The control board, which has held up implementing the initiative to study its financial impact, has until Friday to decide but may act as early as tomorrow, according to Mark Goldstein, a spokesman for the board. This is the first time that the board has reviewed a ballot initiative, although earlier it stripped the city's elected Board of Education of most of its powers.
The board is reviewing the initiative under an interpretation of its federal charge to examine D.C. legislation for fiscal impact.
Some supporters of Initiative 51 say they are angered by what they see as the control board's anti-democratic actions.
"I would hope they do not overturn the votes of the people, but the people who have influence over them are the Federal City Council, the Board of Trade, the Chamber of Commerce" -- all business groups that want see the initiative struck down, said longtime community activist Lawrence T. Guyot.
Initiative 51's roots go back to 1990 and the Justice for Janitors campaign of the Service Employees International Union (SEIU). Perhaps best known for blocking rush-hour traffic on the 14th Street bridge, the campaign seeks to unionize janitors by pressuring the landlords who hire janitorial service companies.
The SEIU maintains that landlords cheat the District out of tens of millions of dollars a year by abusing the assessment appeal process. The landlords say the SEIU is harassing them as part of the organizing campaign.
When the SEIU first tried to get an appeal initiative on the ballot in 1990, the landlords, led by the Apartment and Office Building Association of Metropolitan Washington, went to court and delayed the initiative for several years. And after voters approved the measure by a landslide last year, the association continued to fight it, pulling together a wide-ranging coalition of business groups to petition the control board.
Shaun Pharr, the association's vice president for government relations, said his group believes that "a fraud was perpetrated on the voters last year" because backers of Initiative 51 made claims about savings that the building owners dispute.
"It is not undemocratic to undo the fraudulent misrepresentation that was put over on the voters," Pharr said.
Supporters and opponents of the initiative laid out their arguments at a control board hearing last week.
"The current system is flawed, ripe for corruption, appears to offer biased treatment and does not necessarily ensure that all District of Columbia property owners are paying their fair share of property taxes," said the Rev.
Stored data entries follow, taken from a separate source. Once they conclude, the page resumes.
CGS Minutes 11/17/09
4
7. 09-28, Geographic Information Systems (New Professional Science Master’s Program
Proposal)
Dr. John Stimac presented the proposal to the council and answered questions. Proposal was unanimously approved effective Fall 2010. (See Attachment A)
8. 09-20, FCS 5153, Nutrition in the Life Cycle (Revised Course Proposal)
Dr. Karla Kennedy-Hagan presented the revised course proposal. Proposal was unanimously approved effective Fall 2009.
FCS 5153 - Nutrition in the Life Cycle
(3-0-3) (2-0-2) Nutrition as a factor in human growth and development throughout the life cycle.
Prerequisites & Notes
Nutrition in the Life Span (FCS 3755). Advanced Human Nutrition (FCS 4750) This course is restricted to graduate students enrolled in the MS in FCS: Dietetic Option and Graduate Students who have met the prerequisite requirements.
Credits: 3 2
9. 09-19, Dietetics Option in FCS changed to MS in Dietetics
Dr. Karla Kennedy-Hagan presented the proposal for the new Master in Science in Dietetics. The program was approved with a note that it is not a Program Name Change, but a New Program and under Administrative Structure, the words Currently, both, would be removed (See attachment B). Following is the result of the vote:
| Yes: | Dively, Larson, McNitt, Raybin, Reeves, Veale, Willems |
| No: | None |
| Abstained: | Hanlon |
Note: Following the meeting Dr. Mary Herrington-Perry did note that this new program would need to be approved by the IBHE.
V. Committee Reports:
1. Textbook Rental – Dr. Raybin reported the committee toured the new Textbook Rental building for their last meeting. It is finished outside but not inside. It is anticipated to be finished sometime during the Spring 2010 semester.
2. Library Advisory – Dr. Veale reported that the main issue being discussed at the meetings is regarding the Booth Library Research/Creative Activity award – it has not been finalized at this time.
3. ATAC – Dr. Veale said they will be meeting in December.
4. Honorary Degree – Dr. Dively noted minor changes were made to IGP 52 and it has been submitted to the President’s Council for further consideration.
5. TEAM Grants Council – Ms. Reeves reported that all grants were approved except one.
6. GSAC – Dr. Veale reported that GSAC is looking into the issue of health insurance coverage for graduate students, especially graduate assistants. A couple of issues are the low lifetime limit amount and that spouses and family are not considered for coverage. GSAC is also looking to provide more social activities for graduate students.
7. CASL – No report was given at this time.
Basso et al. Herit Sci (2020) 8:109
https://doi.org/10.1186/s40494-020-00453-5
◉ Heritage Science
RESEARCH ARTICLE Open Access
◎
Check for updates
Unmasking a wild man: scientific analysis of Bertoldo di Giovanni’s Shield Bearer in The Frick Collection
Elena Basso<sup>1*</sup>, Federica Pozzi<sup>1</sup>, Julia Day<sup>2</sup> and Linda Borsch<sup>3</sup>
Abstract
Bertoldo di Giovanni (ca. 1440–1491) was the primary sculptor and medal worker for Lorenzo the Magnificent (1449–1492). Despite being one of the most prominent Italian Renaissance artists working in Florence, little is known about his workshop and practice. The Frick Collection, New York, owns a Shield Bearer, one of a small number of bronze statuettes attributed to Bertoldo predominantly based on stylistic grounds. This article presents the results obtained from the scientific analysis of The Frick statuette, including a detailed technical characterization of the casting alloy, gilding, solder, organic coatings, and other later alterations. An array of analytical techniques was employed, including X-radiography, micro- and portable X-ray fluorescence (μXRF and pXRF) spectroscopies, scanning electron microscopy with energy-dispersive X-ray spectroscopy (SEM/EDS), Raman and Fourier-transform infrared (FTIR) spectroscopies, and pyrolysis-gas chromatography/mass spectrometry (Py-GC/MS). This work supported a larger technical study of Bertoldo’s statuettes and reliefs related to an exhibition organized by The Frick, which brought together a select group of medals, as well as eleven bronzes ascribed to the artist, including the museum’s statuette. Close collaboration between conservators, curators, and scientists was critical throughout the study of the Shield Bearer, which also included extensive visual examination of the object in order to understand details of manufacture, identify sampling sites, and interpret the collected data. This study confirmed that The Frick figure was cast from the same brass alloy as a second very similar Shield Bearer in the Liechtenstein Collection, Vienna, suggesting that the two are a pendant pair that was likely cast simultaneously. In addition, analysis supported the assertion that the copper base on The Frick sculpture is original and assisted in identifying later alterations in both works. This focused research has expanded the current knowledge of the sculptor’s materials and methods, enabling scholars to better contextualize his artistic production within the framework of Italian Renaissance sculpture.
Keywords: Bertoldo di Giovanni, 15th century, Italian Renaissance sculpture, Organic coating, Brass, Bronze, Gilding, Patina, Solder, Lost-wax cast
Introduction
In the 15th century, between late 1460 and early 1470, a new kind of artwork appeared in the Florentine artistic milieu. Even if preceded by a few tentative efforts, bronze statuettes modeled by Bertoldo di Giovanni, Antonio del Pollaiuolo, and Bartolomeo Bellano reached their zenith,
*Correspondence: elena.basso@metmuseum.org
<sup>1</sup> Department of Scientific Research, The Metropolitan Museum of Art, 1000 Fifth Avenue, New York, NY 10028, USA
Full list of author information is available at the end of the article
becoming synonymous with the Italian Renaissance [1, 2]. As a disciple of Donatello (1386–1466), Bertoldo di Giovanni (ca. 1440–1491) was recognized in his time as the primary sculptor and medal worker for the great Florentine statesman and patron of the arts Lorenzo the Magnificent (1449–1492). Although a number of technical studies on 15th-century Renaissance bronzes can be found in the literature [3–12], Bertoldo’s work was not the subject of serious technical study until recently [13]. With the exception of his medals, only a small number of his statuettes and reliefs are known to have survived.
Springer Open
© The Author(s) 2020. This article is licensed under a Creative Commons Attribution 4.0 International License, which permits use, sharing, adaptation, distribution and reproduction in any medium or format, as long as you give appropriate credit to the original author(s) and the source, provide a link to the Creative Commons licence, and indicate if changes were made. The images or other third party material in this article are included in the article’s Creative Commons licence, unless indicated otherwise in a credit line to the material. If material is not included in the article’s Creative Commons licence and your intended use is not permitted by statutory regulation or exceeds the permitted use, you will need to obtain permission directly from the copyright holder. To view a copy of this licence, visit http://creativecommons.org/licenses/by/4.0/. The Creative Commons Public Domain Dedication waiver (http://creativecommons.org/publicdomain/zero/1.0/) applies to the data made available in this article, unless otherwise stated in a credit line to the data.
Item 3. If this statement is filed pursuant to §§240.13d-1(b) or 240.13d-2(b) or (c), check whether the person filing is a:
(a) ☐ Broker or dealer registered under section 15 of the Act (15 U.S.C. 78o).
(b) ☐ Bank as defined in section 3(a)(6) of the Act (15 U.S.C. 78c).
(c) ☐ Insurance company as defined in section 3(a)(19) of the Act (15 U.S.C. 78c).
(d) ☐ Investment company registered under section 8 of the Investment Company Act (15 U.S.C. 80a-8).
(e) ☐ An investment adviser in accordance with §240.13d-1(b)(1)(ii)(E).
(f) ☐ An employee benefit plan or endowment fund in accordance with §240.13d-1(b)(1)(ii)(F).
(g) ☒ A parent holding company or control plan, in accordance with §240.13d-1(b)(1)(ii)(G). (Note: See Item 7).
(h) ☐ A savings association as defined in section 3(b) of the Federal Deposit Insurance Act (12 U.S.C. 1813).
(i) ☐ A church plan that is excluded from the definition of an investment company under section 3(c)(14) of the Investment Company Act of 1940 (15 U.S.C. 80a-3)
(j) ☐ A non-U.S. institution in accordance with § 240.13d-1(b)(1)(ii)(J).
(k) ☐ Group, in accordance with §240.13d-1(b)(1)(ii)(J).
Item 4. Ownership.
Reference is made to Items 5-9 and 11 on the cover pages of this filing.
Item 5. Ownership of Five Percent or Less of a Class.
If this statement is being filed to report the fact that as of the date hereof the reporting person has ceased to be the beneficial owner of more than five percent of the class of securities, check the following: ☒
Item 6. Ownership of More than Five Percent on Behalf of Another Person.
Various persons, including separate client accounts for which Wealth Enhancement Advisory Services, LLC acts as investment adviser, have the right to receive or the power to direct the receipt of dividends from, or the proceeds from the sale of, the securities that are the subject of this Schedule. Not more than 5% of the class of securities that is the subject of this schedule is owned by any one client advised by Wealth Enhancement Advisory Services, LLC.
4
Graylan Ellis-Hagler, senior minister of Plymouth Congregational United Church of Christ and co-chairman of the Right to Know Committee, which campaigned for the initiative last year. He and other initiative backers argued that rather than hurt the city's finances, the measure would help the District by bringing in more property tax revenue.
But the initiative could have a "chilling effect on business," said Na\twar M. Gandhi, the city's deputy chief financial officer for tax and revenue. "It requires business owners and taxpayers to open confidential data on revenue, vacancy and expenses to third parties. . . . It could also result in a considerable number of frivolous or meritless appeals, which are expensive and would cause an administrative nightmare."
The measure, he said, also could allow "the harassment of property owners and the District government by appellants with vested interests or hidden agendas."
Marie Drissel, a longtime local activist who is regarded as an expert on the appeal system, opposed the measure last year but testified at the control board hearing in favor of enacting it -- if there were regulations designed to prevent frivolous appeals.
"I was opposed, but . . . for the control board to take this on when 80 percent voted in favor is a stupid political move," she said in an interview.
No matter what the control board decides, the controversy likely will remain. If the board overturns the measure, backers could sue the board, just as the elected school board has done. If the board approves the measure, Congress still must sign off on it, and the landlords say they would lobby lawmakers to overturn the measure.
"We feel strongly enough about this," Pharr said. "We feel a fraud has been perpetrated on the city."